▸ **Exercise text**:
▶

- Written by: Niki Stein (as Nikolaus Stein von Kamienski)
- Directed by: Niki Stein (as Nikolaus Stein von Kamienski)
- Starring: Ulrich Tukur; Tim Bergmann;
- Music by: Jacki Englke; Ulrich Spies;
- Countries of origin: Germany; France; Austria;
- Original languages: German, French, English

Production
- Producers: Nico Hofmann; Arianne Krampe; Jürgen Schuster (for Teamworx); Sascha Schwingel;
- Cinematography: Arthur W. Ahrweiler
- Running time: 120 minutes

Original release
- Release: 1 November 2012

= Rommel (film) =

2012 film

Rommel is a 2012 German television film first shown on Das Erste. It is a dramatisation of the last days of German general Erwin Rommel.

◀

▸ **Data records**:

▶

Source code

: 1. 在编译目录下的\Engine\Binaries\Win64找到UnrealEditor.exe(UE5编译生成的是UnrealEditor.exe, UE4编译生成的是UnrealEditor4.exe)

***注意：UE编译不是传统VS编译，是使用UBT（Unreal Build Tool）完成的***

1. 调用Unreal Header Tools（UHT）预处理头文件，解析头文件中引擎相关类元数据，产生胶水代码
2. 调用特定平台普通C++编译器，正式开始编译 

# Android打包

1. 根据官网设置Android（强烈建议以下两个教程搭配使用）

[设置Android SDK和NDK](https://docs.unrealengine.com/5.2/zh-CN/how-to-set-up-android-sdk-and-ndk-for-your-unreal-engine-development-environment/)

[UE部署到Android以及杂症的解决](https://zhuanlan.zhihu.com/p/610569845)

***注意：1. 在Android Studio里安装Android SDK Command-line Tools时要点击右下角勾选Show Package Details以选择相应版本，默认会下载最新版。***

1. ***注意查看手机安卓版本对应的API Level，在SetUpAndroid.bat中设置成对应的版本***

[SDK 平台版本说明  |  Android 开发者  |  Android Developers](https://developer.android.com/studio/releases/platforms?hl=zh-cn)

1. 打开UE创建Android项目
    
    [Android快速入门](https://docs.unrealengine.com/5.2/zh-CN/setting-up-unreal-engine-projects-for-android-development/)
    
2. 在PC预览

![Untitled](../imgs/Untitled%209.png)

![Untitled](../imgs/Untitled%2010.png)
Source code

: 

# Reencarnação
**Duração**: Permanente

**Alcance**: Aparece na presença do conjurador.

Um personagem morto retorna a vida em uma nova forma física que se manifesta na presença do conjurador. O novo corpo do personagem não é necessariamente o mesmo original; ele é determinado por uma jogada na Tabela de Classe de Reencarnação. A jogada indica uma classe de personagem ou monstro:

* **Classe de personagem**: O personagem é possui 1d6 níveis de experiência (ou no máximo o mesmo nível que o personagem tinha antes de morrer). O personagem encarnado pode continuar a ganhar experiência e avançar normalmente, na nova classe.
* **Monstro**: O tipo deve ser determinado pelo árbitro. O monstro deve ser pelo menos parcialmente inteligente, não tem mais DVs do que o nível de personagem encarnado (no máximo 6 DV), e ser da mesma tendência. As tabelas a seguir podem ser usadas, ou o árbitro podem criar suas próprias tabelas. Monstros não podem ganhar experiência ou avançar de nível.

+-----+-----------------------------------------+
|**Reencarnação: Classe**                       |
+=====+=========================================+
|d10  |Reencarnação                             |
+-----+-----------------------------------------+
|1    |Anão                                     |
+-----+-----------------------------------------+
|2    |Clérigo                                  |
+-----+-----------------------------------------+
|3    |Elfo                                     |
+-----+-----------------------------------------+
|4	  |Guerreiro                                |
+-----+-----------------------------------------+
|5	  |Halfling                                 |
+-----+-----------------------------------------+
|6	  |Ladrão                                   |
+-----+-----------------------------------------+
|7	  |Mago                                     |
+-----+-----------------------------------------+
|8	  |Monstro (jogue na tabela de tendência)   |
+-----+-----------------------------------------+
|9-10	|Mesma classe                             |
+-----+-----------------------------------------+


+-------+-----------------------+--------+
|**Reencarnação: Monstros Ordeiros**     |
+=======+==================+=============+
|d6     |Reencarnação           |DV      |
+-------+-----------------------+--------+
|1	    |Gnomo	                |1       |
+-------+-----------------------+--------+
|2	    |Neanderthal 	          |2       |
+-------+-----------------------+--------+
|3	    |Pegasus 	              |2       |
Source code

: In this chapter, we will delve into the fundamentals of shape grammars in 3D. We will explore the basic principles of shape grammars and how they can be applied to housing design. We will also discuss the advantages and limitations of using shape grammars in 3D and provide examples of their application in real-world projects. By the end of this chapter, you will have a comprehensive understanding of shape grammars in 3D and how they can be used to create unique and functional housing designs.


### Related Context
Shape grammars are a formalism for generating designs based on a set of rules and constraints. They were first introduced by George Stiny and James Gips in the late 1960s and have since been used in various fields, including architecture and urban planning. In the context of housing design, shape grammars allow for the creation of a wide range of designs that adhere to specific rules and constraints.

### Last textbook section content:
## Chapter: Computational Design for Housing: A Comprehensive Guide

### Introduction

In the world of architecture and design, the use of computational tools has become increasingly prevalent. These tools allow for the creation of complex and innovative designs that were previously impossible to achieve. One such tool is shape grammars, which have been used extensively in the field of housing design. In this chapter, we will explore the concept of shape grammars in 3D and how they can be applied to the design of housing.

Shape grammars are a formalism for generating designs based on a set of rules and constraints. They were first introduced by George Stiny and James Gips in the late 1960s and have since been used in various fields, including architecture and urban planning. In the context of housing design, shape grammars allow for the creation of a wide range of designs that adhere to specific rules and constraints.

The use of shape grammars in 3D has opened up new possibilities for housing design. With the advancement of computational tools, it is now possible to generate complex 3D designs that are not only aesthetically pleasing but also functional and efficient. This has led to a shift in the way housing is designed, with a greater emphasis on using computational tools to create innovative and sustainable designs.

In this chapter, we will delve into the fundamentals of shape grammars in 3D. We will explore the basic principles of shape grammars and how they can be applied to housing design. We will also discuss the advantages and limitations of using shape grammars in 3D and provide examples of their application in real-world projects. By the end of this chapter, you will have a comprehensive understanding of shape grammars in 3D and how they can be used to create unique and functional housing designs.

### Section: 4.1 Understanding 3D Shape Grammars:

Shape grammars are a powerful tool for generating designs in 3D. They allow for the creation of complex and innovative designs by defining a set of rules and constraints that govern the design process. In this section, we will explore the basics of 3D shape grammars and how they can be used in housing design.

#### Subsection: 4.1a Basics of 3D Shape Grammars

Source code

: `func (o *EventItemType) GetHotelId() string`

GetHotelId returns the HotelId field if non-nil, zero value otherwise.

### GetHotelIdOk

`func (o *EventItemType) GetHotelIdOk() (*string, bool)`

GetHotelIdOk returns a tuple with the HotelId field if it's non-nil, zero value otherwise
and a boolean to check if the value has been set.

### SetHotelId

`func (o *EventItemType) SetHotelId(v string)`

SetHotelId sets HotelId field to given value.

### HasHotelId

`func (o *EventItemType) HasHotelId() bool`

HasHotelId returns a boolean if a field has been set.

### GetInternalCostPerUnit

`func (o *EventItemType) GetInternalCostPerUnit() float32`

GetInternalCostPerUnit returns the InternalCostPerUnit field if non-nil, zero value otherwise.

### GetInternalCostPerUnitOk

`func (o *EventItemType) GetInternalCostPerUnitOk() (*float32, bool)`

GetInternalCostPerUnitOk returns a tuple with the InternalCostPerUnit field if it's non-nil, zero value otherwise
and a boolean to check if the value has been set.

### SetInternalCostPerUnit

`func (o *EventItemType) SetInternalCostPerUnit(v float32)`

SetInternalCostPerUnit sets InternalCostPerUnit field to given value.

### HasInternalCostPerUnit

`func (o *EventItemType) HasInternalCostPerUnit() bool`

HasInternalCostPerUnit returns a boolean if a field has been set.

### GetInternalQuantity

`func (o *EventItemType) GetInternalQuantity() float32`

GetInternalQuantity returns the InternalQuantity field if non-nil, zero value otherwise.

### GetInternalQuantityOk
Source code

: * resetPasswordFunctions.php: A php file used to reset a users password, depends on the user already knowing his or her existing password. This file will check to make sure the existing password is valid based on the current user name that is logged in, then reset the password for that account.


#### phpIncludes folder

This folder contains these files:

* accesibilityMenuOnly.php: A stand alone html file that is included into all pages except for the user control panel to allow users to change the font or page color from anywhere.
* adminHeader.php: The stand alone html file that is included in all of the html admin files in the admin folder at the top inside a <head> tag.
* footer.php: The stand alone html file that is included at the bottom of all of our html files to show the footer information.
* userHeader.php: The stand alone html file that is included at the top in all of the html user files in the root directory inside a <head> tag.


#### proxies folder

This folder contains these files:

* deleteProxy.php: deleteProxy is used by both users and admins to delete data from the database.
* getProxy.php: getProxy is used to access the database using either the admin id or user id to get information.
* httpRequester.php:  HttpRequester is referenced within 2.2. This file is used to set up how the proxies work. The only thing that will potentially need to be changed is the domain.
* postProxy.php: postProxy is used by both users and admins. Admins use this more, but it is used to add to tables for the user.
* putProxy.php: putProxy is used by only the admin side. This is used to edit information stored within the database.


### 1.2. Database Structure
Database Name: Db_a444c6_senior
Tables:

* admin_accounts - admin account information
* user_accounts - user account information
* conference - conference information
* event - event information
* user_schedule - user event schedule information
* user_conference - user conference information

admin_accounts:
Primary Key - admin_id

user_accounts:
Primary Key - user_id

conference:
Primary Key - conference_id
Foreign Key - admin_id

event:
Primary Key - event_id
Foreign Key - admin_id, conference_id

◀

▸ **Task description**: Summarize the article on the film Rommel in two sentences.

▸ **Result of the exercise**: Rommel is a 2012 German television film, first shown on Das Erste, that dramatizes the last days of German general Erwin Rommel. Niki Stein wrote and directed it, Ulrich Tukur and Tim Bergmann star in it, and it was released on 1 November 2012 with a running time of 120 minutes.